Quoted text:
Each player also has a personal page with additional information. For example - http://www.basketball-reference.com/players/a/abdulka01.html. So I'm going to go into each player's page and extract that information as well.

In this case it is going to take much longer because we have to scrape the page of every player. Therefore, I wrote a function that scrapes each players and I'm going to run it in a loop with a status bar (I always prefer a status bar for scripts that run for a while):

In [4]:
def player_detail_info(url):
    '''
    scrape player's personal page. Input is players url (without  www.basketball-reference.com)
    '''
    # we do not need to parse the whole page since the information we are interested in is only a small part
    personal = SoupStrainer('p')
    page_request = requests.get('http://www.basketball-reference.com' + url)
    soup = BeautifulSoup(page_request.text,"lxml",parse_only=personal) # parse only part we are interested in
    p = soup.findAll('p') 

    # initialize some values - sometimes they are not available
    shoots = None
    birth_place = None
    high_school = None
    draft = None
    position_str = None

    # loop over personal info to get certain information
    for prow in p:
        # look for shoots field
        if 'Shoots:' in prow.text:
            s = prow.text.replace('\n','').split(u'\u25aa') # clean text
            if len(s)>1:
                shoots = s[1].split(':')[1].lstrip().rstrip()
        # look for position
        elif 'Position:' in prow.text:
            s = prow.text.replace('\n','').split(u'\u25aa')
            if len(s)>1:
                position_str = s[0].split(':')[1].lstrip().rstrip()
            else:
                position_str = prow.text.split('Position:')[1].lstrip().rstrip() # when shoots does not exist we need this
        # look for born
        elif 'Born:' in prow.text:
            s = prow.text.split(u'in\xa0') # clean text
            if len(s)>1:
                birth_place = s[1]
        elif 'High School:' in prow.text:
            s = prow.text.replace('\n','').split(':') 
            if len(s)>1:
                high_school = s[1].lstrip()
        elif 'Draft:' in prow.text:
            s = prow.text.replace('\n','').split(':')
            if len(s)>1:
                draft = s[1].lstrip()

    # create dictionary with all of the info            
    player_entry = {'url': url,
                    'birth_place': birth_place,
                    'shoots': shoots,
                    'high_school': high_school,
                    'draft': draft,
                    'position_str': position_str}

    return player_entry

Now we can run the main loop to create the list:

In [5]:
players_details_info_list = []
bar = progressbar.ProgressBar(max_value=len(players_general_info))
for i,url in enumerate(players_general_info.url):
    try:
        players_details_info_list.append(player_detail_info(url))
    except:
        print('cannot load: %s; location %d' %(url,i)) 
    bar.update(i)

Provided data:
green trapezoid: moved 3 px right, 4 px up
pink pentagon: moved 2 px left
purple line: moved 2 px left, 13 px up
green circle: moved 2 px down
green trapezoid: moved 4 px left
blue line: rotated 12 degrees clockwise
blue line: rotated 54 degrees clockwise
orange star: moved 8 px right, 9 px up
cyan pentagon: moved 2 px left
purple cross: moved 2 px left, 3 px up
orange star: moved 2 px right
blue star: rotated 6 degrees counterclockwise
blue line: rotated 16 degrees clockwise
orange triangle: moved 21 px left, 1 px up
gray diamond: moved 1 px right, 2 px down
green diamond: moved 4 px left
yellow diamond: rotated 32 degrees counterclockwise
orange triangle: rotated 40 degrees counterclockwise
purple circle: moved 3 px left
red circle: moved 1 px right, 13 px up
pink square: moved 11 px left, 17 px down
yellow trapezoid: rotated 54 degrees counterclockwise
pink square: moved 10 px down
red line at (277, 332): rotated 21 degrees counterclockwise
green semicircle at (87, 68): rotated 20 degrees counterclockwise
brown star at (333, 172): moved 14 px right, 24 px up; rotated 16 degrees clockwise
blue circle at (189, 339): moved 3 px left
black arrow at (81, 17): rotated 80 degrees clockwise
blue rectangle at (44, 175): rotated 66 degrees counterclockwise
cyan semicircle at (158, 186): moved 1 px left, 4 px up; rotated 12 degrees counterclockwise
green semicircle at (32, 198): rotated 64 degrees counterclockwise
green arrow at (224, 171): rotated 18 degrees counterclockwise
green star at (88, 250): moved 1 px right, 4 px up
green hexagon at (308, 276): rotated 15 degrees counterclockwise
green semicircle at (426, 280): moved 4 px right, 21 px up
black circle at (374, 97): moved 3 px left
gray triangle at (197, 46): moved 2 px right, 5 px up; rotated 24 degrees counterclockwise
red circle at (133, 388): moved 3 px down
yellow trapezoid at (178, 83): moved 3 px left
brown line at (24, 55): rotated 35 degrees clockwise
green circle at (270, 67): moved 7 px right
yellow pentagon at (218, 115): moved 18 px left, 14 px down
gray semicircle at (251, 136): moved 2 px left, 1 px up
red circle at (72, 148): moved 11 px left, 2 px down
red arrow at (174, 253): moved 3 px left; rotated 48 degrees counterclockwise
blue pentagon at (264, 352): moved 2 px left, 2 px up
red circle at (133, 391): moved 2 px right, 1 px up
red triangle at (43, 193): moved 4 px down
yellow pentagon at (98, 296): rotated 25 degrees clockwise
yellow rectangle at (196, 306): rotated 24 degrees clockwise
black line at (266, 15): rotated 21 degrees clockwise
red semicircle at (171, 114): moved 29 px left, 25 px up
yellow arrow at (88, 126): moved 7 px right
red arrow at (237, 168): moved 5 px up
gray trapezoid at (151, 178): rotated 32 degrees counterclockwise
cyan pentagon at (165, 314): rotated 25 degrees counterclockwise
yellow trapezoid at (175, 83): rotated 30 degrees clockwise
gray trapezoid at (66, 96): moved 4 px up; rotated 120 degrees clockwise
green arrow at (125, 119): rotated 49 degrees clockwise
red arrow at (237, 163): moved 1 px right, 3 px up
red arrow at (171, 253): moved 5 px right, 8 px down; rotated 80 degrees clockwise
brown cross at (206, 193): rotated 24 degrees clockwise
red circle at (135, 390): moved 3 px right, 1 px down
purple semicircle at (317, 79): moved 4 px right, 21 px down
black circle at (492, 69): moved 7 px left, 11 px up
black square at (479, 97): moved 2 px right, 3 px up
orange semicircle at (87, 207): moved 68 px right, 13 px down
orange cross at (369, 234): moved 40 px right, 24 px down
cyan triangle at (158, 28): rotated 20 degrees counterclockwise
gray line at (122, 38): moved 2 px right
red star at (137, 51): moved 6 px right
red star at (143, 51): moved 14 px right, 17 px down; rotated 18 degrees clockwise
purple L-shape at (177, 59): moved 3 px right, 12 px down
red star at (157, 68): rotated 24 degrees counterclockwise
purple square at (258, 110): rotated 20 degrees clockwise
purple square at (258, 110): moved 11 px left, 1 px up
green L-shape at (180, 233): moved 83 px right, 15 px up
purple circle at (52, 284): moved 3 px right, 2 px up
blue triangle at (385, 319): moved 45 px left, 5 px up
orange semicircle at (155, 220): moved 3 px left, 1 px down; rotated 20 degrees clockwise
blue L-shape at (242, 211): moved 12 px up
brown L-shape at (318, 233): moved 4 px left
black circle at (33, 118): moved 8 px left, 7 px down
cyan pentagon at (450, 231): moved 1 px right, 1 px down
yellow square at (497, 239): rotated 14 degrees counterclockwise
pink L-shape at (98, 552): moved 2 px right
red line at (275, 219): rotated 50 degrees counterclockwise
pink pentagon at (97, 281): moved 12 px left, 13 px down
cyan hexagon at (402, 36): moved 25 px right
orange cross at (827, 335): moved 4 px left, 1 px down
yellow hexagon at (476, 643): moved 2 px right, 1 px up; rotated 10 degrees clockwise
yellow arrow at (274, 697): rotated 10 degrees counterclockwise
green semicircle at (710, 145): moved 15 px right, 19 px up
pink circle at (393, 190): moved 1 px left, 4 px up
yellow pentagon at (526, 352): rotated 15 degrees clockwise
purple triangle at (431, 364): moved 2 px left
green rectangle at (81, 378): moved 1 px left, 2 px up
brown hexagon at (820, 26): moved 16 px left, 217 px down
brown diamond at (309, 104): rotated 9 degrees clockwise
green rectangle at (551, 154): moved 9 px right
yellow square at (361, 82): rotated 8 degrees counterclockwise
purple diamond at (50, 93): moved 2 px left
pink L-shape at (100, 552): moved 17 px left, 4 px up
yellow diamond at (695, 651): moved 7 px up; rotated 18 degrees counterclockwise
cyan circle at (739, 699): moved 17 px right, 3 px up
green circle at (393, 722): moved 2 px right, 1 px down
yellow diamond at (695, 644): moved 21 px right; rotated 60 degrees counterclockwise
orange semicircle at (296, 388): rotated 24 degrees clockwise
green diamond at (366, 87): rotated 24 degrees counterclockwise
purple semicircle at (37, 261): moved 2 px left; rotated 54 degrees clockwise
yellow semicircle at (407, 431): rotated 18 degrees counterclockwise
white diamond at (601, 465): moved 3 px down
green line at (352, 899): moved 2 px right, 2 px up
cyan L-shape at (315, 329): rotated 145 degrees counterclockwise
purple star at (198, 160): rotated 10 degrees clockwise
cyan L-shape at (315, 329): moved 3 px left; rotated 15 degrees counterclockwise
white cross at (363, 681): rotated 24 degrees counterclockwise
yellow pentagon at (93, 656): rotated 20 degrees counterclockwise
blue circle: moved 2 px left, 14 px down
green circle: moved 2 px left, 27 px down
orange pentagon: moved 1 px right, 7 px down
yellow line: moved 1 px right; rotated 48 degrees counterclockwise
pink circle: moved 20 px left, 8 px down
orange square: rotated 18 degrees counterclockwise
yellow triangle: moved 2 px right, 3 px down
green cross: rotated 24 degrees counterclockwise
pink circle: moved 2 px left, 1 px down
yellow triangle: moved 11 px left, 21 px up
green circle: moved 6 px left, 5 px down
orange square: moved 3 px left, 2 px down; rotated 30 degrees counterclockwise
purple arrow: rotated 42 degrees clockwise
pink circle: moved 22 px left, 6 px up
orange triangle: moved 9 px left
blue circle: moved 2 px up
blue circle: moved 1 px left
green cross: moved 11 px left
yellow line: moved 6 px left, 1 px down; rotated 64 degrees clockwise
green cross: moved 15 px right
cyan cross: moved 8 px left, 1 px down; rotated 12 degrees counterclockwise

Work to complete:
Translate this sentence from the basketball scraping text into Spanish: "In this case it is going to take much longer because we have to scrape the page of every player."

Solution to this task:
En este caso va a tardar mucho más porque tenemos que extraer los datos de la página de cada jugador.